Their D-Day, our 1945

Submitted by Anon on 23 June, 2004 - 12:51

“Ernie, when we have done this job for you, are we going back on the dole?”
An unknown British soldier embarking for D-Day, shouting after the then Minister of Labour, Ernest Bevin
The official celebration of the 60th anniversary of the British/US invasion of Hitler-controlled Europe was on Sunday 6 June.

As the number of Second World War veterans declines, the scale of the “celebrations” has increased. The 60th anniversary commemorations and next year’s VE Day (the end of the Second World War in Europe) “celebrations” will probably mark the last time a major celebration of the Allied victories in the Second World War will be celebrated with the veterans of the conflict present.

The majority of the old soldiers interviewed last weekend were patriots through and through. The media pushed the line you’d expect them to: everyone went to Normandy to fight for King and Country (and Empire). The feelings of the soldiers on D-Day were, of course, more complicated than that.

The war the British ruling class fought against Hitler was a war of empire, a war rooted in British capitalist rivalry with capitalist Germany. It was a war to defend and advance their interests.

But that was not the war the vast mass of the British people fought. Subjectively, they fought against Hitler and everything Hitler represented.

The Tories and prime minister Winston Churchill dressed up the interests of British capitalism in anti-fascist rhetoric; but millions of workers believed in fighting fascism, and trusted the Tories not much further than they would have trusted Hitler or his British spawn Oswald Mosley.

Harry Ratner, a wartime British Trotskyist and D-Day veteran, writing later in his memoirs, Reluctant Revolutionary, described how his comrades saw and felt about the war. Many remembered the bitter and hard times of the 1930s, were “hostile and distrustful of the Tory ruling class” but “accepted the fight for a better Britain would have to wait till after the war was won”.

The British working class fought for a new world when they fought Hitler, a world without the British capitalist savagery they had been living under when war broke out. The soldiers of the British army, those who landed on the Normandy beaches on 6 June 1944 and those in Alexandria and Cairo who set up soldiers’ parliaments to discuss the post-war world they wanted to shape, left no doubt where they stood.

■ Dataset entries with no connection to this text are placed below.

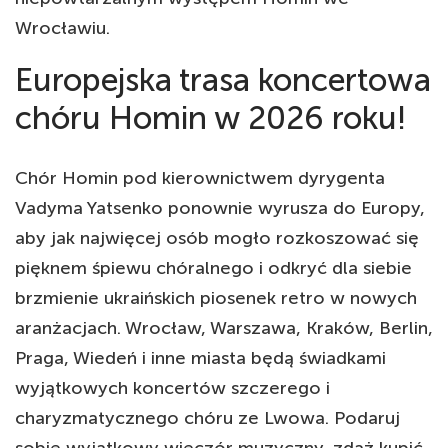
Wrocławiu.
Europejska trasa koncertowa
chóru Homin w 2026 roku!
Chór Homin pod kierownictwem dyrygenta
Vadyma Yatsenko ponownie wyrusza do Europy,
aby jak najwięcej osób mogło rozkoszować się
pięknem śpiewu chóralnego i odkryć dla siebie
brzmienie ukraińskich piosenek retro w nowych
aranżacjach. Wrocław, Warszawa, Kraków, Berlin,
Praga, Wiedeń i inne miasta będą świadkami
wyjątkowych koncertów szczerego i
charyzmatycznego chóru ze Lwowa. Podaruj
sobie wyjątkowy wieczór muzyczny, zdąż kupić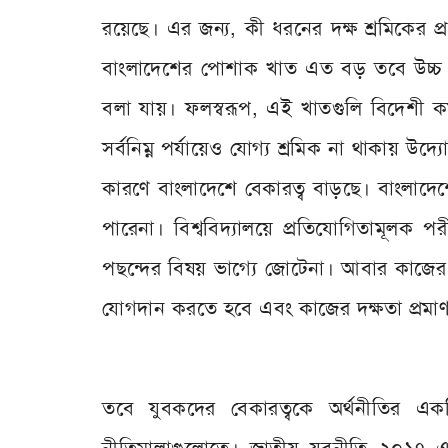
রয়েছে। এর জন্য, কী ধরনের দক্ষ শ্রমিকের প্র
বাংলাদেশের পোশাক খাত এত বড় তবে উচ্চ শ
বলা যায়। ফলস্বরূপ, এই খাতগুলি বিদেশী ক
সর্বনিম্ন পর্যায়েও যোগ্য শ্রমিক না থাকায় উদ্যো
কারণে বাংলাদেশে বেকারত্ব বাড়ছে। বাংলাদেশ
পারেনা। বিশ্ববিদ্যালয়ে প্রতিযোগিতামূলক
পছন্দের বিষয় ভাগ্যে জোটেনা। আবার কাজের 
যোগদান করতে হবে এবং কাজের দক্ষতা প্রমা
তবে যুবকদের বেকারত্বকে অর্থনীতির একটি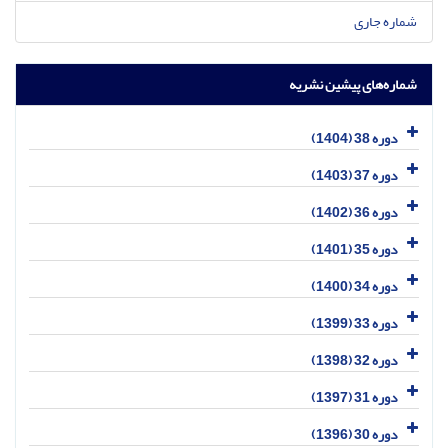
شماره جاری
شماره‌های پیشین نشریه
دوره 38 (1404)
دوره 37 (1403)
دوره 36 (1402)
دوره 35 (1401)
دوره 34 (1400)
دوره 33 (1399)
دوره 32 (1398)
دوره 31 (1397)
دوره 30 (1396)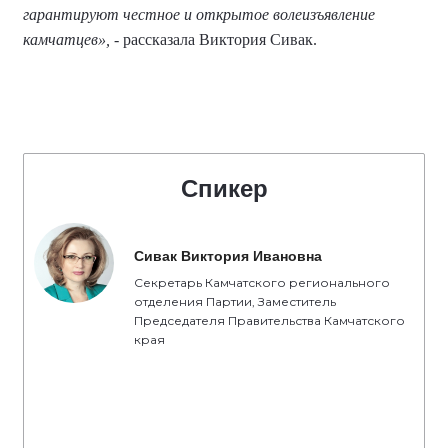
гарантируют честное и открытое волеизъявление
камчатцев»,
- рассказала Виктория Сивак.
Спикер
Сивак Виктория Ивановна
Секретарь Камчатского регионального
отделения Партии, Заместитель
Председателя Правительства Камчатского
края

For millions of British workers, D-Day, 6 June 1944, was a step towards the day of reckoning for the Tories in 1945.

At the first chance they got, in the 1945 general election, British workers kicked the Tories out and put Labour in with a landslide victory. That was a vote for a revolutionary transformation in Britain.

The Labour government created the Welfare State and liberated India. But Labour had been in coalition with the Tories. It preserved capitalism. What it did was less, and less lasting, than the working-class voters wanted.

This newspaper belongs to the tradition of those who denounced the Second World War as an imperialist war on both sides. Our comrades fell victim to Nazi repression in Europe and, a few of them, to the qualitatively milder repression inflicted in British and US jails, for the stand they took on the war.

In Britain, our comrades told the working class that they could not rely on the Tory-led coalition government to uproot Hitlerism and all it stood for. They told the working class everywhere that unless capitalism was uprooted, fascism would rise again. They advocated a thoroughgoing social revolution. They continued to fight for that against the Labour government after 1945.

Victory for them would have been the best outcome of the Second World War for the working class and for all humanity. It did not happen. Capitalism survived. That being so, it is good that the crazy savagery of Nazism was put down, even by those who could not, because of their own capitalist nature, dig out the roots of fascism and racism.

We are proud of what our comrades on both sides did in that war, and we advocate now what they advocated then. End capitalism to end war!